Where Pith is reading between the lines

These are editorial extensions of the paper, not claims the author makes directly.

  • The same knitting route could be tested with other thermoelectric yarns to raise the temperature tolerance or efficiency.
  • Combining the textiles with small capacitors might buffer output when body movement changes the temperature gradient.
  • Real-world trials on moving subjects would show how much the reported numbers hold up under dynamic conditions.

Load-bearing premise

The fabric structure created by the knitting process itself is what drives the measured power output and that this structure and performance survive large-scale production and everyday use.

What would settle it

Measure the power output of the knitted spacer-fabric TET against an otherwise identical flat or differently patterned arrangement of the same yarns at the same temperature difference; a large drop would falsify the claim that structure is decisive.

read the original abstract

Wearable thermoelectric devices show promises to generate electricity in a ubiquitous, unintermittent and noiseless way for on-body applications. Three-dimensional thermoelectric textiles (TETs) outperform other types in smart textiles owing to their out-of-plane thermoelectric generation and good structural conformability with fabrics. Yet, there has been lack of efficient strategies in scalable manufacture of TETs for sustainably powering electronics. Here, we fabricate organic spacer fabric shaped TETs by knitting carbon nanotube yarn based segmented thermoelectric yarn in large scale. Combing finite element analysis with experimental evaluation, we elucidate that the fabric structure significantly influences the power generation. The optimally designed TET with good wearability and stability shows high output power density of 51.5 mW/m2 and high specific power of 173.3 uW/(g.K) at delta T= 47.5 K. The promising on-body applications of the TET in directly and continuously powering electronics for healthcare and environmental monitoring is fully demonstrated. This work will broaden the research vision and provide new routines for developing high-performance and large-scale TETs toward practical applications.

Editorial analysis

A structured set of objections, weighed in public.

Desk editor's note, referee report, simulated authors' rebuttal, and a circularity audit. Tearing a paper down is the easy half of reading it; the pith above is the substance, this is the friction.

Referee Report

3 major / 1 minor

Summary. The paper claims to fabricate scalable three-dimensional organic thermoelectric textiles (TETs) by knitting carbon nanotube yarn into spacer fabric structures. Combining finite element analysis (FEA) with experiments, it reports that fabric structure significantly influences out-of-plane power generation, with an optimally designed TET achieving 51.5 mW/m² power density and 173.3 µW/(g·K) specific power at ΔT = 47.5 K, plus demonstrations of on-body powering of electronics.

Significance. If substantiated, the work would be significant for enabling large-scale production of wearable thermoelectric devices via knitting, addressing a key barrier to practical on-body energy harvesting for healthcare and monitoring applications. The FEA-guided structural optimization and emphasis on wearability/stability represent methodological strengths.

major comments (3)
  1. [Abstract/Results] Abstract and Results: The reported performance numbers (51.5 mW/m² and 173.3 µW/(g·K)) lack error bars, raw data, replicate counts, or measurement protocols, which is load-bearing for the central claim that the optimally designed TET delivers high output and that structure influences generation.
  2. [Finite Element Analysis] FEA section: The claim that FEA combined with experiments shows fabric structure significantly influences generation rests on model-experiment agreement, but the manuscript provides no details on how contact resistances between yarns, effective thermal conductivity of CNT segments, or out-of-plane heat flow boundary conditions are implemented or validated; without this the predicted optimum cannot be assessed for transferability.

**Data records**
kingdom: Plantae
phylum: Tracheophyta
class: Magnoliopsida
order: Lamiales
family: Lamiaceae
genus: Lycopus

**Required task 1**
According to the thermoelectric textile review, what specific power does the optimally designed TET reach, and at what temperature difference?
**Required task 2**
Please carry the thermoelectric textile review forward from its last sentence.
None of the material is needed for this work.

**Final result 1**
173.3 µW/(g·K) at ΔT = 47.5 K.

**Final result 2**
  3. [Methods] Methods/Experimental: No information is given on the number of samples, variability across knitted devices, or quantitative stability/wearability tests, undermining support for the claims of large-scale manufacture while preserving performance.
minor comments (1)
  1. [Abstract] Abstract: The final sentence contains a grammatical error ('applications ... is fully demonstrated').

Simulated Author's Rebuttal

3 responses · 0 unresolved

We thank the referee for their detailed and constructive comments on our manuscript. We have carefully considered each point and provide point-by-point responses below. We will make revisions to incorporate additional details and data as outlined.

read point-by-point responses

  1. Referee: [Abstract/Results] Abstract and Results: The reported performance numbers (51.5 mW/m² and 173.3 µW/(g·K)) lack error bars, raw data, replicate counts, or measurement protocols, which is load-bearing for the central claim that the optimally designed TET delivers high output and that structure influences generation.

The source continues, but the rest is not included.